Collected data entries
========================

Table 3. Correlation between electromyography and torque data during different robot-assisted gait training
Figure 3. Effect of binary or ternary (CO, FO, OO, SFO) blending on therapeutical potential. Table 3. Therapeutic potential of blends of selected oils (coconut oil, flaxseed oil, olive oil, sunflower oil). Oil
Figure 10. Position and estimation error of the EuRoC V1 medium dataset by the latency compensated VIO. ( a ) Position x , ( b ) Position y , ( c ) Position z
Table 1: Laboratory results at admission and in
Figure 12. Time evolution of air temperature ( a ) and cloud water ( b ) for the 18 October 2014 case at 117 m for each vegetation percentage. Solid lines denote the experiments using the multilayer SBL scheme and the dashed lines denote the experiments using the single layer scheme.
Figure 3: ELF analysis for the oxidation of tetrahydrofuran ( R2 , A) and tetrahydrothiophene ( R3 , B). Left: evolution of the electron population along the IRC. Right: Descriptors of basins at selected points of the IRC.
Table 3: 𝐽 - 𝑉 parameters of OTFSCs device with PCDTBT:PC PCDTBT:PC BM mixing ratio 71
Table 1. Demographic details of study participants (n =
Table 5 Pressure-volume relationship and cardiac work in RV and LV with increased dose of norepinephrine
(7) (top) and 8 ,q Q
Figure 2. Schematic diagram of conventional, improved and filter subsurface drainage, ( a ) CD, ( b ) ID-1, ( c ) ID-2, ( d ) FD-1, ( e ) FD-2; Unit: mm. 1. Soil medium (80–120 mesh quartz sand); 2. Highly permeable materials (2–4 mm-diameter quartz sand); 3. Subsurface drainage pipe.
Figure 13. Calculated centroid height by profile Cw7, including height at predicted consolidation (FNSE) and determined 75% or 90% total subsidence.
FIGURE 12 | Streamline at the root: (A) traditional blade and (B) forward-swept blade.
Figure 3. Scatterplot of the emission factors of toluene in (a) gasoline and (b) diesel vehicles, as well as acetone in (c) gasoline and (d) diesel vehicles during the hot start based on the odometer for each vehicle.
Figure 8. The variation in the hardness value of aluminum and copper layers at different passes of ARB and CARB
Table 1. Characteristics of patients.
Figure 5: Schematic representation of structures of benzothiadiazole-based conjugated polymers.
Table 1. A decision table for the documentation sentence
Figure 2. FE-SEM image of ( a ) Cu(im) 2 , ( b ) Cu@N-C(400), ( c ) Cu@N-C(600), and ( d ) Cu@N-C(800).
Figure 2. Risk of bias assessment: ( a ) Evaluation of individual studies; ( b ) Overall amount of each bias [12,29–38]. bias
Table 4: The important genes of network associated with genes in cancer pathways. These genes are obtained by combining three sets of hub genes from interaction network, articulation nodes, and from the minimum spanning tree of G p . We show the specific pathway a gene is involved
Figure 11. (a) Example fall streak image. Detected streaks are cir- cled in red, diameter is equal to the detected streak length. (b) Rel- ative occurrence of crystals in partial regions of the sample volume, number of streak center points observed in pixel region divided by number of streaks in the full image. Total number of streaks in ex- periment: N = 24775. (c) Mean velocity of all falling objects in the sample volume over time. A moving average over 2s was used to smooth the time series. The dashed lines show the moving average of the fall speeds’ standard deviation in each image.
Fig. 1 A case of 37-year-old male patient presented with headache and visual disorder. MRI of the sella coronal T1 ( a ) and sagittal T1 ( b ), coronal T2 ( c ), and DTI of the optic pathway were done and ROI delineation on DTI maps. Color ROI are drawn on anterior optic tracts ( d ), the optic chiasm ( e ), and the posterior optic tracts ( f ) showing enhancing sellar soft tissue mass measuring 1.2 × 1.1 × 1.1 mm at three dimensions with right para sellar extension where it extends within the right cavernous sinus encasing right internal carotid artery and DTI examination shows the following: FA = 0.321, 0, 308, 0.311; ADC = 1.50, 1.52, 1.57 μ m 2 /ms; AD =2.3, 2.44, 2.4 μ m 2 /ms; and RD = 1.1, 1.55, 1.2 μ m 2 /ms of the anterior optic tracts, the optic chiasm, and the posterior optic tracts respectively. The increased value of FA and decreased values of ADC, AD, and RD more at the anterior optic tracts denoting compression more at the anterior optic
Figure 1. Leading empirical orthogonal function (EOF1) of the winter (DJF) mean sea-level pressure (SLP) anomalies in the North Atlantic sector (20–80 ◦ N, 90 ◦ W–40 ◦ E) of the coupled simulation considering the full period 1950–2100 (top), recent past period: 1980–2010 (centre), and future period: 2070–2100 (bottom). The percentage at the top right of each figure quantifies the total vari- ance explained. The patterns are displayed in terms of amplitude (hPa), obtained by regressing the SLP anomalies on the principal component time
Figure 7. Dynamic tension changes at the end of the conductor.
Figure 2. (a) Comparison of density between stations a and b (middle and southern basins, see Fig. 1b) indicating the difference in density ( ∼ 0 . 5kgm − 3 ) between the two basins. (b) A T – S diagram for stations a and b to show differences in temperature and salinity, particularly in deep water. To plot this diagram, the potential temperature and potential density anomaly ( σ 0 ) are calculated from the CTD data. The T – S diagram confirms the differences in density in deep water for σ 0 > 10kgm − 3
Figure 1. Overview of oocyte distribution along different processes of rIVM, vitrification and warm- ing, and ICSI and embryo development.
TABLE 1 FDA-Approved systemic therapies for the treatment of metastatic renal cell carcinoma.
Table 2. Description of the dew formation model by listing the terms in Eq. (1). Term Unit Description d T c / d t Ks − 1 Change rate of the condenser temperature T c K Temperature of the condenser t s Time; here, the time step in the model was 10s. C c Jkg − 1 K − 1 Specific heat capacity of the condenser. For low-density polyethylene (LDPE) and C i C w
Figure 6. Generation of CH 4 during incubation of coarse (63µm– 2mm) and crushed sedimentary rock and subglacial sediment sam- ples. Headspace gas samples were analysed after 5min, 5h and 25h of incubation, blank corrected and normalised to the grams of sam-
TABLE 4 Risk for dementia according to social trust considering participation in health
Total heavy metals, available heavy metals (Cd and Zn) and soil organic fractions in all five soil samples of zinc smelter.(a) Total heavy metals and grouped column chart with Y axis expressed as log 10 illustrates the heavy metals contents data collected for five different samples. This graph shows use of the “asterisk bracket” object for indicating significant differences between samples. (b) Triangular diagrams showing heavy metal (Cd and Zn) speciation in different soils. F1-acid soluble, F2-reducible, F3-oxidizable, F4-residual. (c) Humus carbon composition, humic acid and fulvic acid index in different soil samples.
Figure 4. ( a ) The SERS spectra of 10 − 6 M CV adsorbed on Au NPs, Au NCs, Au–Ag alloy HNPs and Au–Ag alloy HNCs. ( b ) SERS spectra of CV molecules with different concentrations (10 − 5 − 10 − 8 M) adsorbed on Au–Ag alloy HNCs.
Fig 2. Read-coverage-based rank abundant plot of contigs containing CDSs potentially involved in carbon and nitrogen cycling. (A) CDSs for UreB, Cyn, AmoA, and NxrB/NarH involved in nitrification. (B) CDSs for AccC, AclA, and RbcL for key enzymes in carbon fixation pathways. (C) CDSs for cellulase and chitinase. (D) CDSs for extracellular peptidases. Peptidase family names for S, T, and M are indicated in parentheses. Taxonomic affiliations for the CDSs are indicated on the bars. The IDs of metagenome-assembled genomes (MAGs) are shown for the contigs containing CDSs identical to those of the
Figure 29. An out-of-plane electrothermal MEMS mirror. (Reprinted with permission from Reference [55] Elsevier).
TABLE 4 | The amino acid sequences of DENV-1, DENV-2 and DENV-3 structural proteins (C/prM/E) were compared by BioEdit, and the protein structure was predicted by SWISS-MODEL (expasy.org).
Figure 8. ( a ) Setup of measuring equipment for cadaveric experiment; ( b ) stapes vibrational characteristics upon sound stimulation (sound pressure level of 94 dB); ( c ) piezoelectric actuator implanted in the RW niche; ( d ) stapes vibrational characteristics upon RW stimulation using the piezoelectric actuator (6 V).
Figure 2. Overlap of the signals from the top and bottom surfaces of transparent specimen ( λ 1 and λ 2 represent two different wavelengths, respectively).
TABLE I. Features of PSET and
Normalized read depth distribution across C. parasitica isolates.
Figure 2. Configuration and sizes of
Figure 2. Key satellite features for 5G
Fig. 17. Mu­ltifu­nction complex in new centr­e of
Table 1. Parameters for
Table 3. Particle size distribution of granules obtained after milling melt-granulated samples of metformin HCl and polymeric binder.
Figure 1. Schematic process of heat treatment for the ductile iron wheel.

========================

WHAT NEEDS TO BE DONE → Among the lines above, repeat exactly those from the line with "Figure 8. The" to the line with "Figure 2. Risk", counting both ends.

RESPONSE →
Figure 8. The variation in the hardness value of aluminum and copper layers at different passes of ARB and CARB
Table 1. Characteristics of patients.
Figure 5: Schematic representation of structures of benzothiadiazole-based conjugated polymers.
Table 1. A decision table for the documentation sentence
Figure 2. FE-SEM image of ( a ) Cu(im) 2 , ( b ) Cu@N-C(400), ( c ) Cu@N-C(600), and ( d ) Cu@N-C(800).
Figure 2. Risk of bias assessment: ( a ) Evaluation of individual studies; ( b ) Overall amount of each bias [12,29–38]. bias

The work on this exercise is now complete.